O primeiro cemitério público do Porto, com cerca de dez hectares, surgiu em 1839, no lugar de uma quinta. Dessa altura subsistem algumas árvores majestosas, que tornam ainda mais aprazível a visita ao Prado do Repouso. Os jazigos-capela e demais monumentos recordam figuras e episódios marcantes da vida da cidade, enquanto os gatos da colónia residente, cuidada e esterilizada, posam para as fotografias. Tanto este como o outro cemitério municipal, o de Agramonte, fazem parte da Rota Europeia dos Cemitérios, gerida pela Associação de Cemitérios Significativos da Europa, sendo por ela reconhecidos como monumentais.
“Há pessoas que entram no cemitério só para passear”, comenta Nuno Pereira, chefe da Divisão Municipal de Saúde Pública e Bem-Estar Animal. Todos os jazigos de notáveis têm placas sinaléticas, seja pela pessoa inumada ou pela que assina o trabalho. Num lugar onde descansam personalidades como o poeta Eugénio de Andrade (num jazigo com traço do arquiteto Siza Vieira), a pintora Aurélia de Souza ou o médico e artista plástico Abel Salazar, não faltam histórias para contar.
Uma das mais curiosas prende-se com o monumento em memória de Teresa Maria de Jesus e Henriqueta da Conceição, mandado erguer, por esta última, em 1868. “Amor é amor”, lê-se na placa, e no túmulo, junto à escultura de São Francisco, há rosas brancas frescas.
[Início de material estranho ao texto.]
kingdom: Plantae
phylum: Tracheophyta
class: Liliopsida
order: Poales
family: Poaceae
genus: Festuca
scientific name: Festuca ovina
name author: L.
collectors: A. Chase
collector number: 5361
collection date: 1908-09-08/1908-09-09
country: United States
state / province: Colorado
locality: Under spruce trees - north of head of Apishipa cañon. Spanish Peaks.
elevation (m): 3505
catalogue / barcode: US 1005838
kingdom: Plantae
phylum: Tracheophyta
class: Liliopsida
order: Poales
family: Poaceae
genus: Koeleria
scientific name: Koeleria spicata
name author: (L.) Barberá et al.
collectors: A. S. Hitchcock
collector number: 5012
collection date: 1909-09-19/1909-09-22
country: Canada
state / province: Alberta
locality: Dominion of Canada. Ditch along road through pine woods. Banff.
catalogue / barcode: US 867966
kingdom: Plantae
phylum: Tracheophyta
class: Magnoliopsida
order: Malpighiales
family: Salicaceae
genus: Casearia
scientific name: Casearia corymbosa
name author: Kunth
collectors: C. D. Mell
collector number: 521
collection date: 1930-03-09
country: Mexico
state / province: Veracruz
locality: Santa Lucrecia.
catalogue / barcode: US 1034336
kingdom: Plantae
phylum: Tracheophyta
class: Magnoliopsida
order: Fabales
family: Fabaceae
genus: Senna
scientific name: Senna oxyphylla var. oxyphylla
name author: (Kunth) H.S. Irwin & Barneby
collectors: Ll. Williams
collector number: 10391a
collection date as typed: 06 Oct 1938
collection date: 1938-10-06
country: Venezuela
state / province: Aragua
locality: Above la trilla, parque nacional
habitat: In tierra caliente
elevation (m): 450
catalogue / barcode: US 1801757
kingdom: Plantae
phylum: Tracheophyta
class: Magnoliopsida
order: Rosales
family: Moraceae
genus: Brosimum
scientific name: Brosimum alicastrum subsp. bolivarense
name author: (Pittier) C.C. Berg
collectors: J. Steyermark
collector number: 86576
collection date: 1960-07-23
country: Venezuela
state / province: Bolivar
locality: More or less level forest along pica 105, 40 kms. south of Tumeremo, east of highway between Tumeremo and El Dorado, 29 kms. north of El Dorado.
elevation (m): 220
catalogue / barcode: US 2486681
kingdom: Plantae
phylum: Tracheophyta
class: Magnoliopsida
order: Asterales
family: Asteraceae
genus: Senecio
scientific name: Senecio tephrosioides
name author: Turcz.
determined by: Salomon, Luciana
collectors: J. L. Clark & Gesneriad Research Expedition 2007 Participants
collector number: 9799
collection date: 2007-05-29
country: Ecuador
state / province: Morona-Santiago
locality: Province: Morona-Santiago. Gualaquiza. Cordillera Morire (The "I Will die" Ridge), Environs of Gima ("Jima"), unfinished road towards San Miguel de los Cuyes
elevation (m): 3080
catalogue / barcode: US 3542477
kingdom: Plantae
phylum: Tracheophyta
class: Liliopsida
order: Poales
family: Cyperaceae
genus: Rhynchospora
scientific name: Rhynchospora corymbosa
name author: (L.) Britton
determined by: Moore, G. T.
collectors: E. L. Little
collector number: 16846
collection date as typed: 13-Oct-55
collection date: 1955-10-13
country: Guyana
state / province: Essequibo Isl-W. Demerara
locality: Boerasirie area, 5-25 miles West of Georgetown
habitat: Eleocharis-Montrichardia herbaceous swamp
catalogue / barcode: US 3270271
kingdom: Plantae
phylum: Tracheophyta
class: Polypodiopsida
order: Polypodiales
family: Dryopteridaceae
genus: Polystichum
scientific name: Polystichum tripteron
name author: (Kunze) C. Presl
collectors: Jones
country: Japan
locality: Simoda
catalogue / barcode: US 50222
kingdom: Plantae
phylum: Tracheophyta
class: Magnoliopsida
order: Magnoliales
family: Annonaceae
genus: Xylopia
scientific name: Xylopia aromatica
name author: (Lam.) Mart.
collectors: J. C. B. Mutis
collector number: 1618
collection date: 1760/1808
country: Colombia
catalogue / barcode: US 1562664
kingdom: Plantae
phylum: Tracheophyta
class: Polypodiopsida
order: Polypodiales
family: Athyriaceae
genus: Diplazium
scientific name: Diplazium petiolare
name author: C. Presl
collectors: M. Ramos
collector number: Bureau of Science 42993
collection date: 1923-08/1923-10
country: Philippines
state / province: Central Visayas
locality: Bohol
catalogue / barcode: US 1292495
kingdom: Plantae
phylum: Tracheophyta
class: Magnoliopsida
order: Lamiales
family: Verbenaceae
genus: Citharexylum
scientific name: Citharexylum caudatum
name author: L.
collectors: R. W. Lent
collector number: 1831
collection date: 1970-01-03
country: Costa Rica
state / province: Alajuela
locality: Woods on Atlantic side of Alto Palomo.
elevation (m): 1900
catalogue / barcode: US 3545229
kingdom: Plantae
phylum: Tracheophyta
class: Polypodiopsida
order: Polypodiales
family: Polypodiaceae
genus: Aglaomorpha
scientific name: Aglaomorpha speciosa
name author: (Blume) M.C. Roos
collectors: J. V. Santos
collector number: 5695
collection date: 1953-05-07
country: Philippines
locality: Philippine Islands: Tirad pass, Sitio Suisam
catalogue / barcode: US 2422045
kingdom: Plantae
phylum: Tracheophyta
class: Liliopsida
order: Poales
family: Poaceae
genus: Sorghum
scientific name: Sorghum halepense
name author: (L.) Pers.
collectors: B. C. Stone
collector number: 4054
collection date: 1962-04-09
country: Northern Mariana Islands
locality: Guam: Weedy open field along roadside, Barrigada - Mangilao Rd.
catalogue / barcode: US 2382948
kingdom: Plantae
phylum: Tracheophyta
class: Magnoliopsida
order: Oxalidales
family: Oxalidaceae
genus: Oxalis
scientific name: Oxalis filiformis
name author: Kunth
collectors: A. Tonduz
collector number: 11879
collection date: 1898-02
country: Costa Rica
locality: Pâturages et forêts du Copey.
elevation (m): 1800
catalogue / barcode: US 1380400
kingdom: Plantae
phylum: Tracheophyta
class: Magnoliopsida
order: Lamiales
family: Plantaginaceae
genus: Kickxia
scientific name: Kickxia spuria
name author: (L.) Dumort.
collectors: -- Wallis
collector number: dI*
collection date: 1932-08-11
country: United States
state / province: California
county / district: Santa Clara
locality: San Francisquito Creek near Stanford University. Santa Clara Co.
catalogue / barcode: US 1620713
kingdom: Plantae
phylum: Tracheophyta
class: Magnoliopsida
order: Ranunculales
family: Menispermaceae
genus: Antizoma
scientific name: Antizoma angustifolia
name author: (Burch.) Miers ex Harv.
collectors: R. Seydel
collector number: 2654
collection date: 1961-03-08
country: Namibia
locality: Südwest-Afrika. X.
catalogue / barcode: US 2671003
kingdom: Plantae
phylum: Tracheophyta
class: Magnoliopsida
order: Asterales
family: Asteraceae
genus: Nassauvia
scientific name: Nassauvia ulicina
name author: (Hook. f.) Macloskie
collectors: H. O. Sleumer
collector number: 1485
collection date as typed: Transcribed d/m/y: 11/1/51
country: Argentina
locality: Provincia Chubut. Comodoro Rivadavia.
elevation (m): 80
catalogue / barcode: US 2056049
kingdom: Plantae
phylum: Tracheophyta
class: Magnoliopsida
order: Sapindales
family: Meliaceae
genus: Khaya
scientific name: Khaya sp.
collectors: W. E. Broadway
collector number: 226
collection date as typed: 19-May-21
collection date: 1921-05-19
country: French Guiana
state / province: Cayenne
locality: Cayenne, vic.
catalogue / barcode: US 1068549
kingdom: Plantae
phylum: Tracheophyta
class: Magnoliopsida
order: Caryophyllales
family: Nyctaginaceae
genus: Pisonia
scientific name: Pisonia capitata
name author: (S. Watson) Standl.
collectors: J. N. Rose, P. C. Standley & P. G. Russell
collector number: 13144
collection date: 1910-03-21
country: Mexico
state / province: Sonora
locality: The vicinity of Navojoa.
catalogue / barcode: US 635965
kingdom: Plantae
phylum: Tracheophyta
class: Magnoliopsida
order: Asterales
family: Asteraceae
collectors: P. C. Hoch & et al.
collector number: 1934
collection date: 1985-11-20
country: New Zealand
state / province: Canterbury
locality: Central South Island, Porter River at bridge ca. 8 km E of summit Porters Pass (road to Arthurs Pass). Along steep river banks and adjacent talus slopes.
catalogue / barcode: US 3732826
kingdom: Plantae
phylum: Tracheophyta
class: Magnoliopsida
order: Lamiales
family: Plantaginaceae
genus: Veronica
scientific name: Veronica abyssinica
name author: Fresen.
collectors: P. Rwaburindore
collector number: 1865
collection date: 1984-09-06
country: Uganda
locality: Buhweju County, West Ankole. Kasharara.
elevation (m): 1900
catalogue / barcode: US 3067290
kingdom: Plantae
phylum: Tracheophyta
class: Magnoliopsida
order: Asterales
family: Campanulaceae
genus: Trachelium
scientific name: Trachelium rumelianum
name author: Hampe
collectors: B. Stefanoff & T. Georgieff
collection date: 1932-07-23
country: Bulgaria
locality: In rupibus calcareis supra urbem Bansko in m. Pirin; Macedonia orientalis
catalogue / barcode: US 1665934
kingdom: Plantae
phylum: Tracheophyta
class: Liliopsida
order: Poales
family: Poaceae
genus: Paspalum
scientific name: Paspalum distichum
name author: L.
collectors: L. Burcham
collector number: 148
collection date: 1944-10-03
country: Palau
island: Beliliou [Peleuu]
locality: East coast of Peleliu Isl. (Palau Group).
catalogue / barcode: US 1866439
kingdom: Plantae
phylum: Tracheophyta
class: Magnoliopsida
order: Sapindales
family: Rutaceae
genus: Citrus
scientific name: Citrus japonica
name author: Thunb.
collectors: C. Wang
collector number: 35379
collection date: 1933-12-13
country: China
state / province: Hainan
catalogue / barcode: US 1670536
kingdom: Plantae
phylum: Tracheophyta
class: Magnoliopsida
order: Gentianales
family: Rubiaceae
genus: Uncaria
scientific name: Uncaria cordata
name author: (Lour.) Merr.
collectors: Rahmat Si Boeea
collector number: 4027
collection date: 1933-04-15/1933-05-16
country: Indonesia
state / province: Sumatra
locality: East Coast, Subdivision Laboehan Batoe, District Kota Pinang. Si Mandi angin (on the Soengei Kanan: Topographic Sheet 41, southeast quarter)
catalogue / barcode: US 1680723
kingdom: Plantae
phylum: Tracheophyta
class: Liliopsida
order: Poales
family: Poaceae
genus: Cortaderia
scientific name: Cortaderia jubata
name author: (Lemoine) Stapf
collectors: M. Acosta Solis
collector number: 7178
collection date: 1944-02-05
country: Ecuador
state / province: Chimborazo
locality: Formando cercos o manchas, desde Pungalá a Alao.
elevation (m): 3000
Joel Cleto, historiador, arqueólogo e divulgador da história e do património, conta que costuma parar ali, nas visitas que faz, para lembrar como Henriqueta, prostituta famosa na cidade, terá aproveitado momentos a sós com o corpo da amada, falecida prematuramente, para lhe cortar a cabeça e guardá-la em casa.
Por outro lado, são recordados acontecimentos trágicos, como o incêndio que, em 1888, destruiu o Teatro Baquet, causando mais de cem mortes – se em Agramonte existe um monumento às vítimas, o fundador do teatro, António Pereira Baquet, está no Prado do Repouso. Que tem, na entrada principal, uma homenagem a outras vítimas, desta feita, da revolta republicana de 31 de Janeiro de 1891.
Aquele monumento fica perto do busto de Francisco de Almada e Mendonça, corregedor da comarca do Porto, cujos restos mortais foram trasladados para ali, aquando da inauguração, para quebrar a resistência do povo ao enterramento nos cemitérios, quando deixou de ser permitido fazê-lo nas igrejas, explica Joel Cleto. A escultura desse poderoso, note-se, é da autoria de Soares dos Reis.
Desde a pandemia que os ciclos culturais dos cemitérios do Porto se encontram suspensos, havendo, no entanto, planos para os retomar, segundo informações da Câmara. Por agora, quem quiser visitar o Prado do Repouso e Agramonte a solo encontra um roteiro desdobrável online e nas respetivas secretarias, com diversos pontos de interesse assinalados. É só ir à descoberta.
Joel Cleto: “Os cemitérios são um manancial de informação”
“Os cemitérios são um manancial de informação”, começa por dizer Joel Cleto, historiador, arqueólogo e divulgador da história e do património, que já orientou visitas guiadas a vários, no Porto. Tal como os conhecemos hoje, os cemitérios remontam ao século XIX, mas o seu interesse por eles é muito anterior, tanto que se especializou em locais de enterramento pré-históricos (antas e dólmenes). “Os cemitérios são espaços para os vivos, espaços onde as pessoas acabam por refletir as suas mentalidades, os rituais religiosos e a sociedade de cada época, a forma como a sociedade se organiza, a sua hierarquia”. Na pele de guia, e enquanto historiador, interessa-lhe explorar os contextos históricos, sociais e artísticos de cada era, refletidos naqueles lugares, mas também procura trazer à luz as biografias de personalidades lá sepultadas e, claro, as histórias que vão aflorando, não necessariamente tenebrosas, embora as haja.